By the time we reach William Blackstone and his Commentaries of the Common Laws of England, which appeared in the late 1760s, we have the much more modern sense of free speech by which “[e]very freeman has an undoubted right to lay what sentiments he pleases before the public: to forbid this, is to destroy the freedom of the press: but if he publishes what is improper, mischievous, or illegal, he must take the consequence of his own temerity.”
As we begin to see, consequences are an important part of the story, as highlighted by the example of Sweden. “For all the groundbreaking developments in the Dutch Republic, Britain, and France (not to mention America), it was ultimately Scandinavia that became the first region in the world to provide legal protection for free speech and abolish any and all forms of censorship.”
It happened under the reign of German physician, Johann Friedrich Struensee, who was the personal physician “of the mentally ill King Christian VII.” With the king unable to rule, Struensee became the de-facto ruler and, with it, encouraged a form of hyper-Enlightenment including absolute free speech.
It was an experiment that would prove “short, intense, and its conclusion nasty and brutish”. Struensee was eventually led to the scaffold where his “right hand was chopped off, he was beheaded, his corpse was drawn and quartered, and the severed head and dismembered body parts were exhibited publicly”.
Cheerful stuff but such is the nature of history viewed through the lens of censorship. Familiar characters play almost familiar roles but are coloured by their attitudes towards free speech, from the censorious John Calvin to the free-thinking Galileo, from William Laud to John Milton, Edmund Burke to Thomas Paine, and through to the work of John Stuart Mill.
In a way, the book builds towards its coda, which is another welcome defence of speech, even if the conclusions are nothing we might not have anticipated. “Today,” warns Mchangama, “authoritarian states— with China’s digital juggernaut leading the charge — are reverse-engineering the technology that was supposed to make censorship impossible to silence dissent at home and sow division and distrust abroad.”
And that is precisely the difficulty. If free speech was (and is) meant to help spread democracy and freedom, why is it so often used as a weapon to undermine democracy and freedom?

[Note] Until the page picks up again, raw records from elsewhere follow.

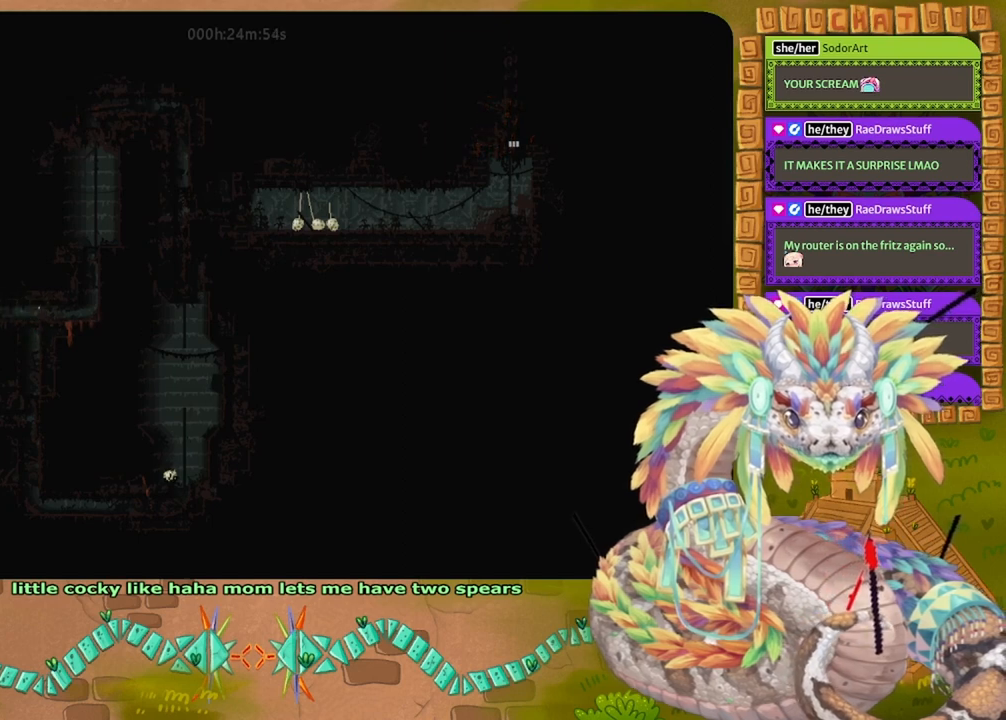
{"keys": ["up"], "events": []}
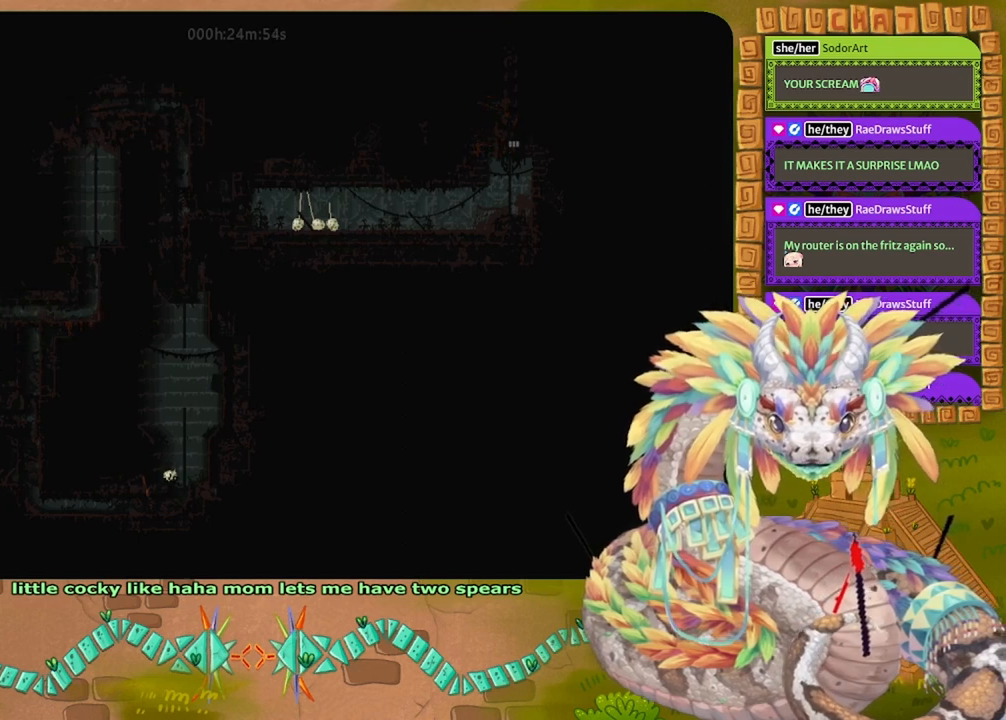
{"keys": ["up"], "events": []}
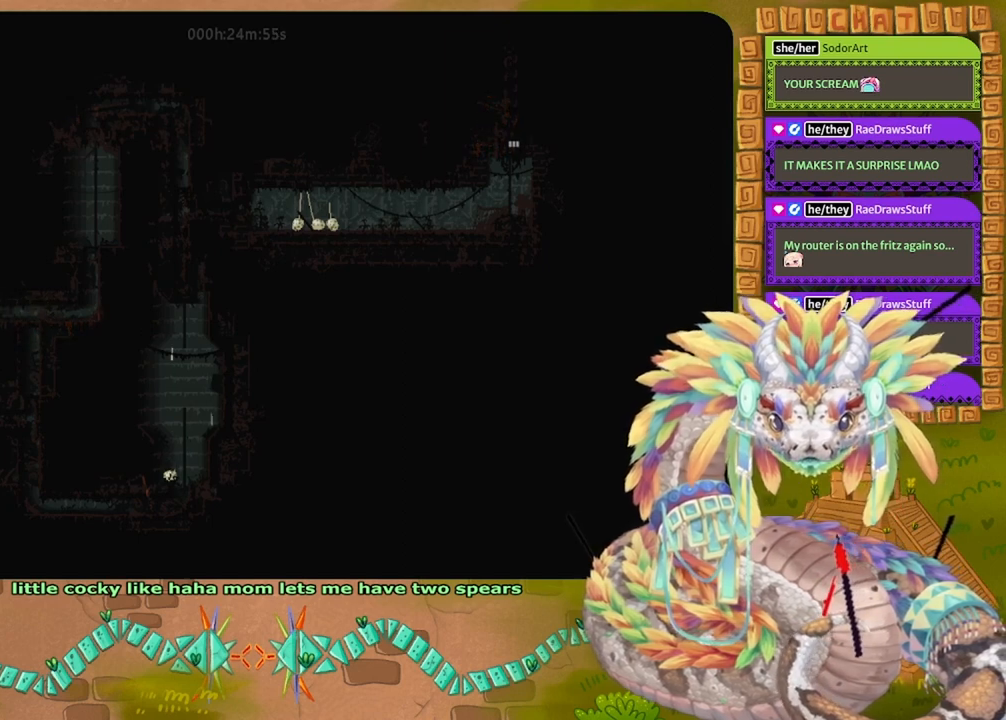
{"keys": ["up"], "events": []}
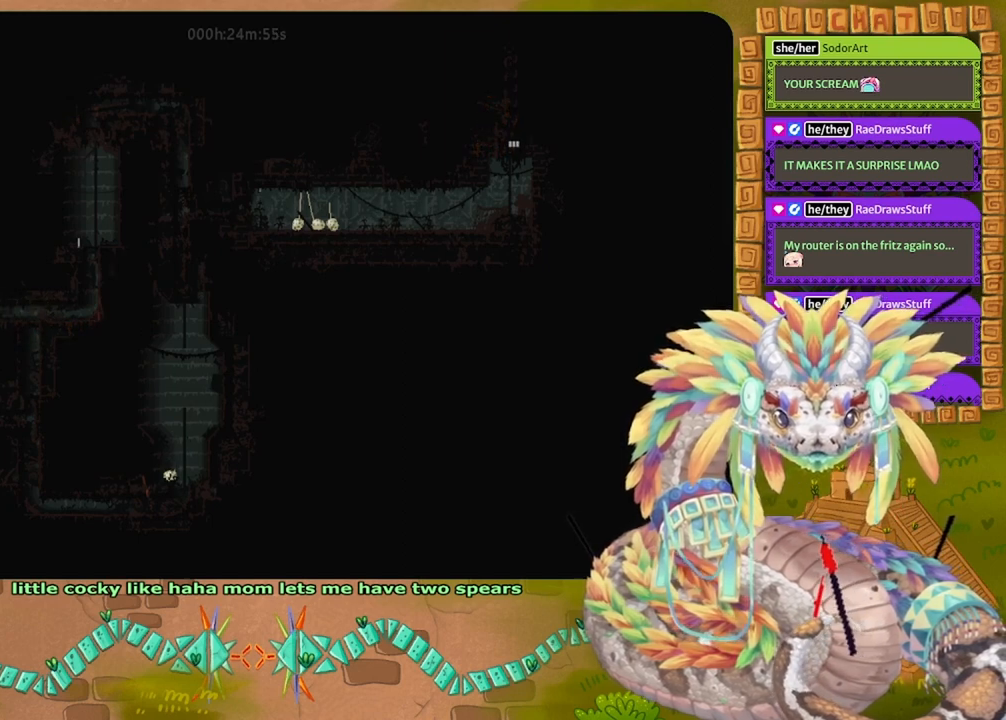
{"keys": ["up"], "events": []}
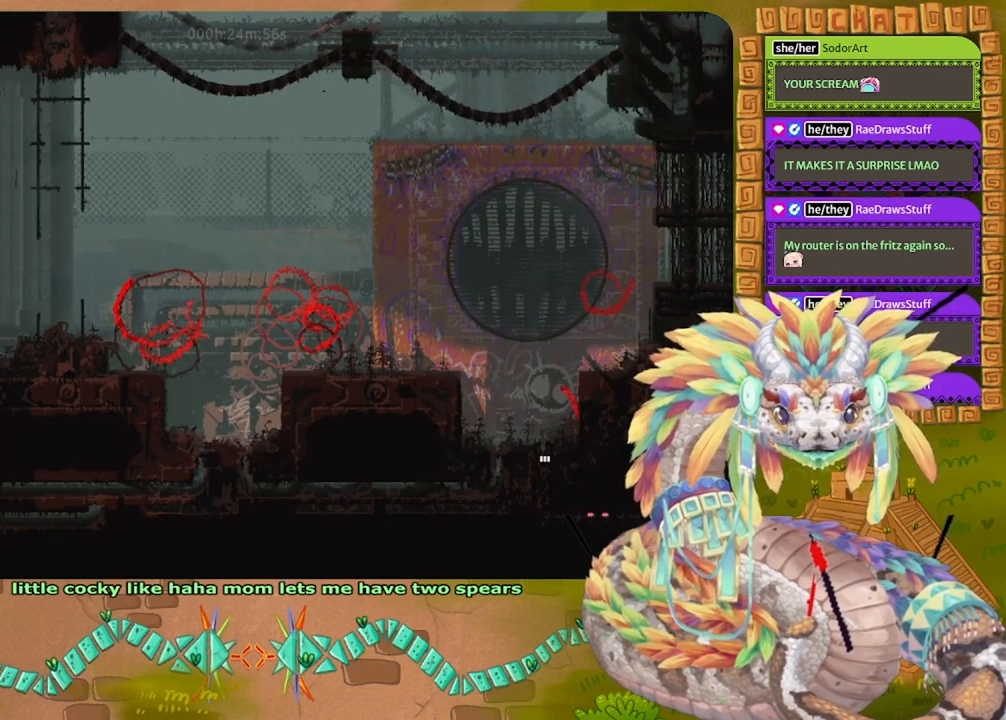
{"keys": ["jump", "up"], "events": [[500, "jump", "down"]]}
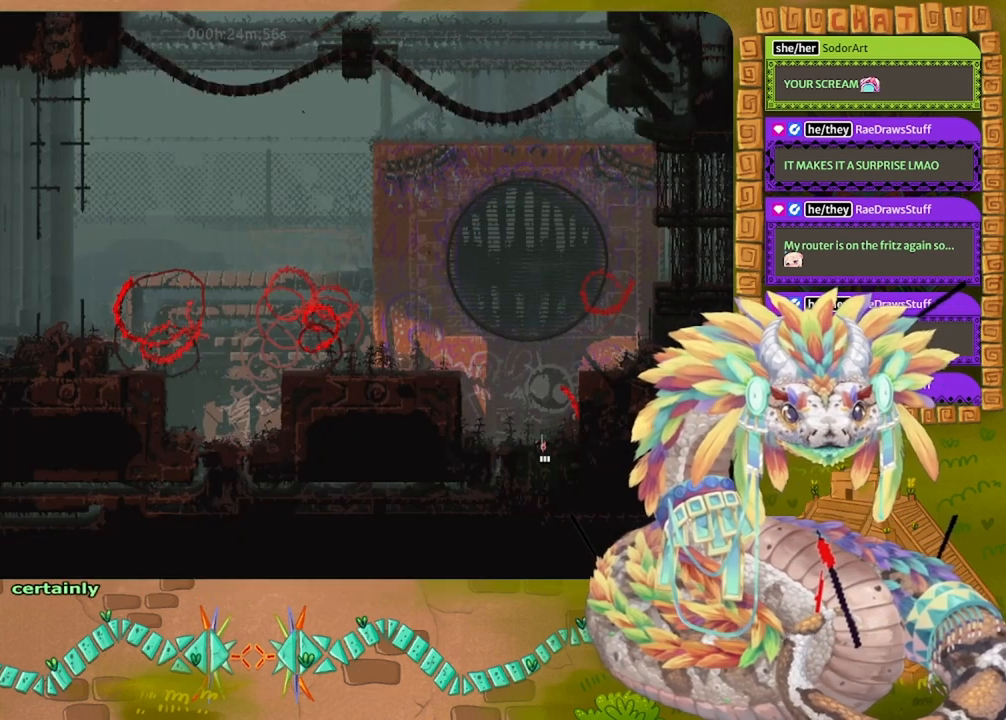
{"keys": ["right"], "events": [[67, "jump", "up"], [133, "left", "down"], [167, "jump", "down"], [233, "jump", "up"], [233, "up", "up"], [300, "left", "up"], [467, "right", "down"]]}
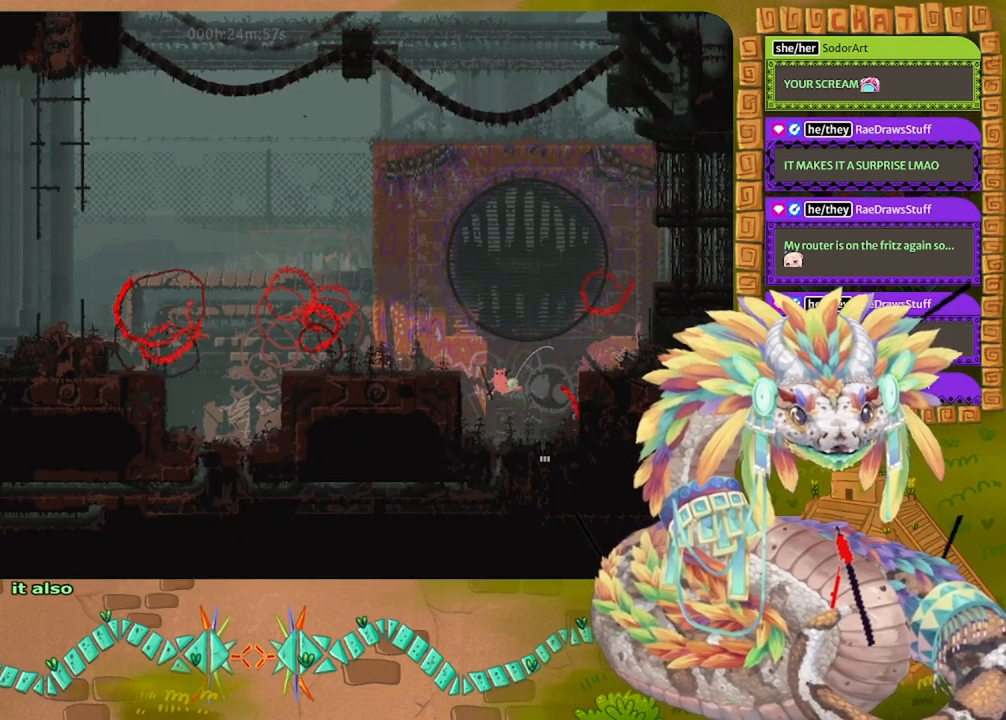
{"keys": ["left"], "events": [[167, "right", "up"], [467, "left", "down"]]}
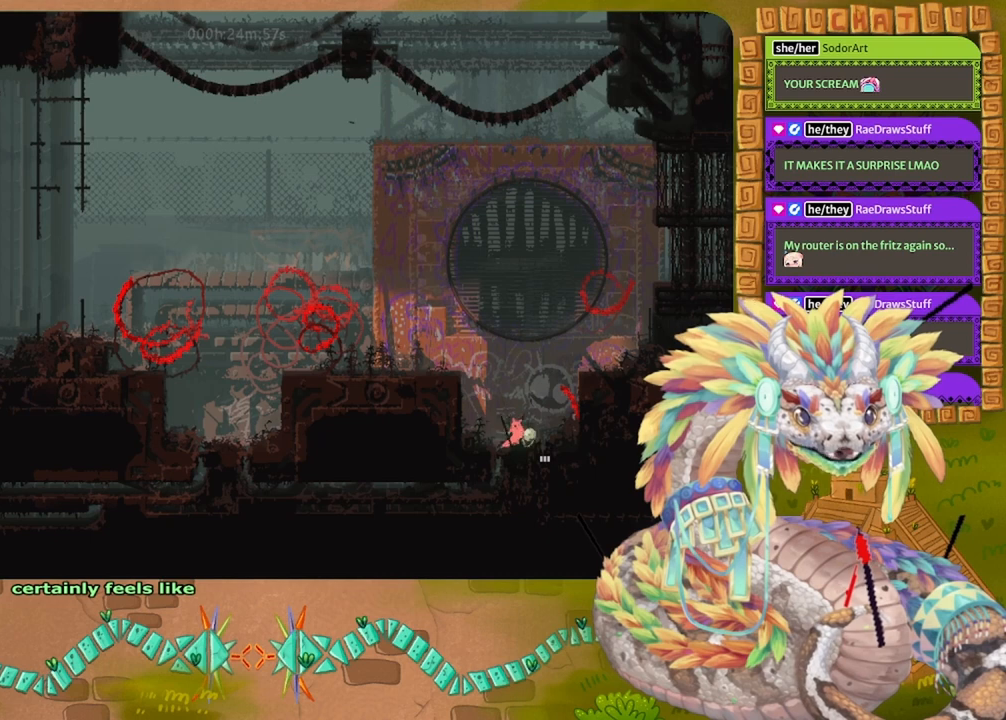
{"keys": ["jump", "left"], "events": [[67, "jump", "down"], [433, "jump", "up"], [500, "jump", "down"]]}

Even as reasonable people called for the Kremlin’s propaganda channel, Russia Today, to be taken down, some people claimed it amounted to silencing free speech. Who was right?
In the marketplace of ideas, how do we combat the problem that conspiracy and false “truths” are often more convincing than facts and truths? The idea that free speech will ultimately win is looking less certain.
This, perhaps, is where Mchangama’s argument runs into contemporary events. He presents us with the reassurance that “[i]f the First Amendment helped Trump win office, it was instrumental in removing him from it again. On the other hand, the absence of free speech in Russia has been a key component in Putin’s long and obsessive stranglehold on Russian politics.”
And yet it’s surely the First Amendment that might help Trump take the White House in 2024, whilst it is entirely conceivable that Russia’s disinformation campaign has exploited our belief in free speech ahead of (and during) their invasion of Ukraine.
It means one ends where one probably began: not so much doubting free speech as wondering where we go next. As this book admirably shows, the greatest minds of human civilisation have struggled with the ideas of free speech.
It makes one wonder what chance we have of improving upon them.